Atenção é a forma mais pura e rara de generosidade - Simone Weil
Vincent Van Gogh - Homem lendo na lareira
Para ler um poema em grupo é preciso lê-lo em voz alta. Essa tem sido nossa experiência de leitura coletiva, noturna, solta, no centro da cidade - nosso ateliê de ler. Nunca lemos livros inteiros. Sentamo-nos em círculo. São vozes que ecoam ao redor da página; a concentração enlaça olhos, ouvidos, palavras, silêncio ao redor das palavras. Ali, onde a costura acontece, uma nascente invisível, uma inauguração a cada palavra dita. A cada leitura, o nascimento de uma paisagem em quem lê.
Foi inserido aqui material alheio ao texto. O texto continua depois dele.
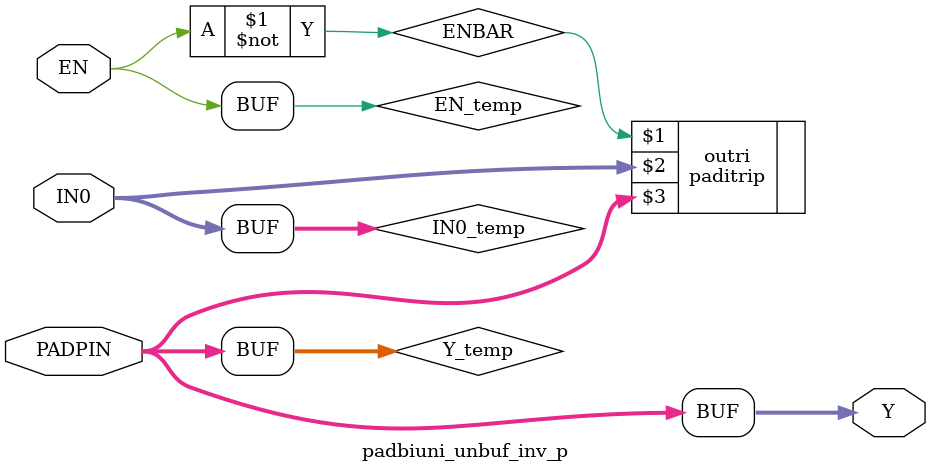
<source format=v>
module padbiuni_unbuf_inv_p(EN,IN0,PADPIN,Y);
  parameter M = 7;
  parameter N = 0;
  parameter SLIM_FLAG = 0;
  parameter OUTDRIVE = "4MA";
  parameter
        d_EN_r = 0,
        d_EN_f = 0,
        d_IN0 = 0,
        d_PADPIN = 1,
        d_Y = 1;
  input  EN;
  input [M:N] IN0;
  inout [M:N] PADPIN;
  output [M:N] Y;
  wire  EN_temp;
  wire [M:N] IN0_temp;
  wire [M:N] PADPIN_temp;
  wire [M:N] Y_temp;
  wire  ENBAR;
  assign #(d_EN_r,d_EN_f) EN_temp = EN;
  assign #(d_IN0) IN0_temp = IN0;
  assign #(d_Y) Y = Y_temp;
  assign
    Y_temp = PADPIN;
  assign
    ENBAR = ( ~ EN_temp);
  paditrip #(M,N,"None") outri (ENBAR,IN0_temp,PADPIN);
endmodule

</source>
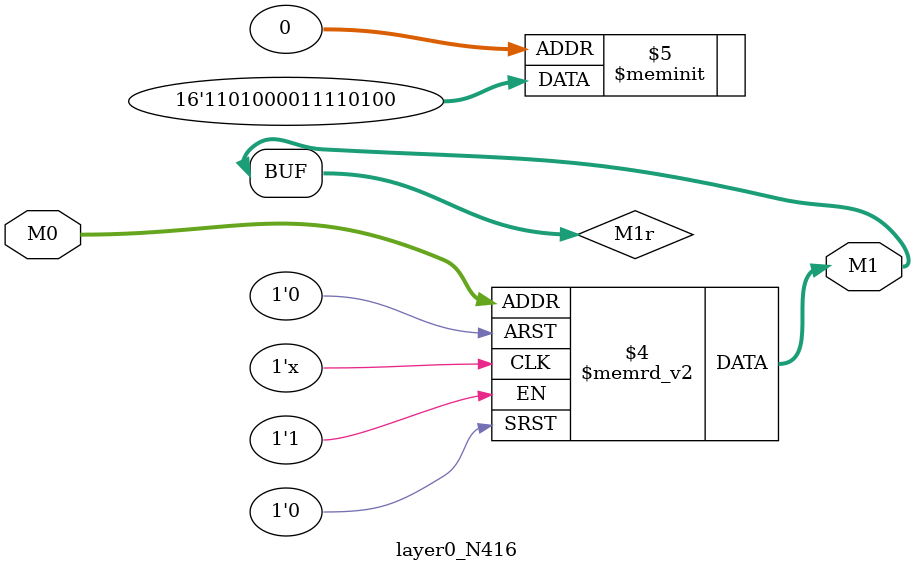
<source format=v>
module layer0_N416 ( input [2:0] M0, output [1:0] M1 );

	(*rom_style = "distributed" *) reg [1:0] M1r;
	assign M1 = M1r;
	always @ (M0) begin
		case (M0)
			3'b000: M1r = 2'b00;
			3'b100: M1r = 2'b00;
			3'b010: M1r = 2'b11;
			3'b110: M1r = 2'b01;
			3'b001: M1r = 2'b01;
			3'b101: M1r = 2'b00;
			3'b011: M1r = 2'b11;
			3'b111: M1r = 2'b11;

		endcase
	end
endmodule

</source>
Ler é mais comprido do que pronunciar as palavras gravadas no papel. A leitura convida a meditação. Ler, reler, ler mais devagar, deter-se sobre pontos opacos do texto, arrastar os dedos debaixo da palavra. São múltiplas leituras ramificando-se na sala. Há, no mínimo, dois textos: as palavras impressas e a voz do leitor. Lemos, portanto, com os ouvidos e os olhos. De uma voz, pode-se escutar: sotaque, pausas, fôlego, entonação, equívocos, velocidade, nervosismos, impressões no momento em que se inscrevem no leitor. Escutamos os grifos que o leitor faz no texto, assim que impactado por ele. Quem escuta a leitura pode escutar a nudez do leitor.
Na voz, com suas involuntariedades, o calor do início das coisas se presentifica. Todos, ali, tateamos um silêncio efervescente e original em busca de uma fala que circunscreva aquilo que nos aconteceu, que nos penetra, fecunda, rapta. Muitas vezes, silêncio é o único comentário possível após a escuta de um texto. É uma espécie de suspensão enigmática, prenhe de colisões, o momento posterior a escuta de um poema. Então, alguém elege uma impressão, algo que permanece após a passagem aquática do texto por nós, e a pronuncia.
A primeira fala, por vezes, é uma tentativa de descrição. Descrever é uma maneira de ler, talvez a menos reconhecível. Quando começamos a falar sobre o texto, passamos da leitura à escrita - uma escrita com a voz, que se fixa na escuta e na memória dos presentes. Descrever e ler são processos criativos e infinitos. Em sua forma inesgotável, com sua ilegibilidade, os poemas são hospitaleiro às metamorfoses. Talvez por carregar próxima a lembrança dessa qualidade, nos permitimos passar de Alejandra Pizarnik a Herberto Helder a Roberto Piva a Octávio Paz a Ocean Vuong a outros de maneira mercurial: uma confiança de que não há nada a perder quando é o desejo que nos guia. Melhor: que a perda é justa. Sorrimos no escuro, confiando que os textos nos esperam pacientemente. Um leitor talvez seja um amante.